Regional Meeting Focuses on Ottawa Treaty

Representatives from Cambo­dia attended a two-day conference in Bangkok last weekend to discuss ways to implement last year’s treaty to ban land mines, according to participants.

Local NGO representatives and officials from the Cambodian Mine Action Center joined counterparts from seven Southeast Asian countries plus New Zea­land and Australia, said Sister Denise Coughlan of the Cambo­dian Campaign to Ban Land­mines.

“The purpose was to talk about the human face of the problem. It’s not an esoteric treaty,” she said.

A featured speaker at the conference was Tun Channareth, a Cambodian mine victim who accepted the Nobel Peace Prize last year on behalf of International Campaign to Ban Landmines.

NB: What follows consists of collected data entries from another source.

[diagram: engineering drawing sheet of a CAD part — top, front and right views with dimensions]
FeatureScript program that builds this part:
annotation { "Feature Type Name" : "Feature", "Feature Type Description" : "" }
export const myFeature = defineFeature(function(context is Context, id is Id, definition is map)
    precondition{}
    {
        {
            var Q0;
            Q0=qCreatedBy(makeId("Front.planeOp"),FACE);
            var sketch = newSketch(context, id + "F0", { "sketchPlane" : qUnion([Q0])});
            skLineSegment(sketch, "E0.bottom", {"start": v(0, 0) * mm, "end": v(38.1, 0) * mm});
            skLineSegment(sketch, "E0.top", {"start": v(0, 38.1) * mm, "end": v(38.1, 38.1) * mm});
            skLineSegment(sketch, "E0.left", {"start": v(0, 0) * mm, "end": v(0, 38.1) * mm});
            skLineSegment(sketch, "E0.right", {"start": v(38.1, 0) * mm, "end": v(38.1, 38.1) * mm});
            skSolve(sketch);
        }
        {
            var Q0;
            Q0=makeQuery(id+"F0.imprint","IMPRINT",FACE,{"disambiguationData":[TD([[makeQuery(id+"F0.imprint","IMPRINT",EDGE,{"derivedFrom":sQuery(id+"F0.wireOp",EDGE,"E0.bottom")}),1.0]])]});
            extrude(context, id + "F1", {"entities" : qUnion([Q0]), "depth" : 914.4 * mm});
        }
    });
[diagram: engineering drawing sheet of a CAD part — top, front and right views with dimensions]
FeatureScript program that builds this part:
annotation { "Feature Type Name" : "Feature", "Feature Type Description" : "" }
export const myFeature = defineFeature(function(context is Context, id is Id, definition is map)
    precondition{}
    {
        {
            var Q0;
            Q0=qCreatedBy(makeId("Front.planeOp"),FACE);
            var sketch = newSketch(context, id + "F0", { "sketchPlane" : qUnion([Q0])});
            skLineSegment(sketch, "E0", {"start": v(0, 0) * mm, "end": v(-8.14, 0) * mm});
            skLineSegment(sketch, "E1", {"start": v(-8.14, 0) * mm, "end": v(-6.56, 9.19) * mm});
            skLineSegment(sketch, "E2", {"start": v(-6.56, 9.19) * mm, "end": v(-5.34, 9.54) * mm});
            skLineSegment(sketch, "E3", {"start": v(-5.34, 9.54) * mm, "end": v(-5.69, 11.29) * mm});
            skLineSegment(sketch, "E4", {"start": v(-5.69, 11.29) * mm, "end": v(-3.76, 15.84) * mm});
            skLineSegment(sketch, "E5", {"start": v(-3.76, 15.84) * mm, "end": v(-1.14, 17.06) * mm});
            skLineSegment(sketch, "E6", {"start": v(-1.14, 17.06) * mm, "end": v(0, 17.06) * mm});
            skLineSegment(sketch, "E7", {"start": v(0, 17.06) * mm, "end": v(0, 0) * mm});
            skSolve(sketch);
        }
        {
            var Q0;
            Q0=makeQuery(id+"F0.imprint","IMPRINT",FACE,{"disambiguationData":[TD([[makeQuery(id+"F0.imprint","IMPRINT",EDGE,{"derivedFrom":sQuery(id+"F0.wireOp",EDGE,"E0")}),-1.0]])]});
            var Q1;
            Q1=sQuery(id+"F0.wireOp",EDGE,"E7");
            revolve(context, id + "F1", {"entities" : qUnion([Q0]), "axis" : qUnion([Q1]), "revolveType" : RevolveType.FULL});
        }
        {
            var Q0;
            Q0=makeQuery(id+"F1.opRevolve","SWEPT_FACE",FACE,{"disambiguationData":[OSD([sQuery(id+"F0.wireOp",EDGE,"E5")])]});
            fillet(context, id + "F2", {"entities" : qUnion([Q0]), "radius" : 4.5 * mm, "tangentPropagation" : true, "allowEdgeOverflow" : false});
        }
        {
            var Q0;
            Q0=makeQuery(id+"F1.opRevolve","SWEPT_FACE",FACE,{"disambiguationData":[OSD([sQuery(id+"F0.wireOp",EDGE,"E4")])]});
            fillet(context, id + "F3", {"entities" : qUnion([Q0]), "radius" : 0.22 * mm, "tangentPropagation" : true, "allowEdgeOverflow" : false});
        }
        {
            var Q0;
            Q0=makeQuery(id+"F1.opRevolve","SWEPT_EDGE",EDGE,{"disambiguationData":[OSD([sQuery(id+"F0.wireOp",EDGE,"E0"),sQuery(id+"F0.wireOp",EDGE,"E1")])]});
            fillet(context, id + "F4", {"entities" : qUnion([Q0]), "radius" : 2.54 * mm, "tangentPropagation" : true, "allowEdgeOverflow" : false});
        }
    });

Last December, a week before the Nobel ceremony, 126 countries signed a landmark treaty in Ottawa to ban land mines.

The “Beyond Ottawa: Toward a Mine-Free World” conference set up working groups to help monitor the treaty’s progress, Coughlan said.

The groups will also try to determine how much demined land is going to ordinary people, especially mine victims.

They will also compile detailed records of mine casualties regionwide to find out how well the treaty is working, and monitor governments and companies to ensure that mine stockpiles are being destroyed, she said.

Nhiem Chouleng, deputy di­rector of CMAC and a participant in the conference, said Tuesday that original government estimates that the country’s mine stockpiles could be eliminated within a year have proved too optimistic.

“It takes time,” he said. “It will take a lot of coordination between the government, military and NGOs.” The process won’t begin until after the National Assembly ratifies the treaty, he added. That is likely to come after the July 26 elections.

The treaty gives signatories four years to destroy their stockpiles.

Seventeen of the 126 countries have ratified the treaty so far, which already makes it the fast­est-moving convention in history, Coughlan said.

Nhiem Chouleng said this is an optimistic time in Cam­bodia’s struggle to rid the country of mines. Khmer Rouge defections and the subsequent integration of territory are positive events.

“If war ends, then nobody will be interested in using these arms again,” he commented.